A phenomenon of considerable significance is the impact that the advance of the parties of the dispossessed, as represented by the rise of Mulayam Singh and Kanshi Ram, has been able to register on the rest of the political spectrum. It is important to note that the communist movement has been influenced by it. The recent statement of the CPI General Secretary, Indrajit Gupta, acknowledging the urgency of focussing on the urges of the OBCs and the Dalits and the need to promote members of these communities in the leadership of the party has been reportedly challenged by other leaders of the CPI. This by itself indicates the magnitude of the struggle ahead. Even the parties committed to the uplift of the underdog are not unanimous in promoting the members of these communities to their party’s leadership. There is no doubt that this problem will come up in other parties of the Left, including the CPM.
In the Janata Dal, the problem could not be sorted out because of the heterogenous nature of its composition. To a large measure this is the reason for the dismemberment of the party. It is not without significance that in Bihar, which is the stable stronghold of the Janata Dal today, the Ministry is run by a leadership which is totally committed to the Mandal programme. Between Laloo Prasad and Mulayam Singh, the OBCs and the Dalits run the entire length of the Ganga from Meerut to Mokamah and beyond.
The stir over the renaming of the Marathwada University after Dr Ambedkar gives an important insight into the dimension of the new upsurge. The fact that all parties including the BJP supported that move shows that the leaders of all these parties have correctly read the signs of the times. The Shiv Sena’s protest against it ended in a fiasco. In fact it would never have come up had Bal Thackeray not been the beneficiary of a kidglove treatment from the Maharashtra Government.

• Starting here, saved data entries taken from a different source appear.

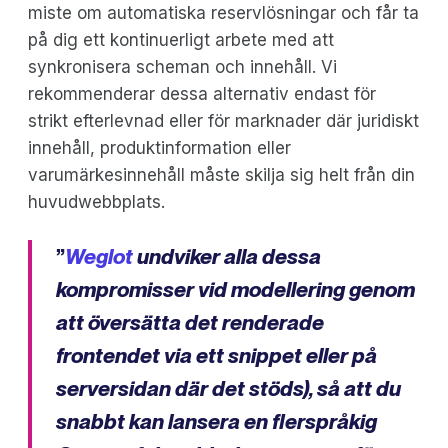
miste om automatiska reservlösningar och får ta
på dig ett kontinuerligt arbete med att
synkronisera scheman och innehåll. Vi
rekommenderar dessa alternativ endast för
strikt efterlevnad eller för marknader där juridiskt
innehåll, produktinformation eller
varumärkesinnehåll måste skilja sig helt från din
huvudwebbplats.
”
Weglot
undviker alla dessa
kompromisser vid modellering genom
att översätta det renderade
frontendet via ett snippet eller på
serversidan där det stöds), så att du
snabbt kan lansera en flerspråkig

An aspect of this upsurge now being commented upon by its friendly critics is that the OBCs and the Dalits can hardly be expected to maintain a cosy coexistence for long. The Yadavs and the other powerful OBCs do not have much in common with the Dalits and their class interests are bound to clash. No doubt there is truth in that observation, but that is no reason why one should underplay the significance of the present upsurge. Nobody has any illusion that the dispossessed millions will have only one battle to wage for their salvation. Many more battles ahead need not deter from the significance of the one now being fought out.
Looking back, one understands why V.P. Singh in his inaugural speech after taking over as the Prime Minister of India remembered the name of Dr Lohia alongwith that of Mahatma Gandhi.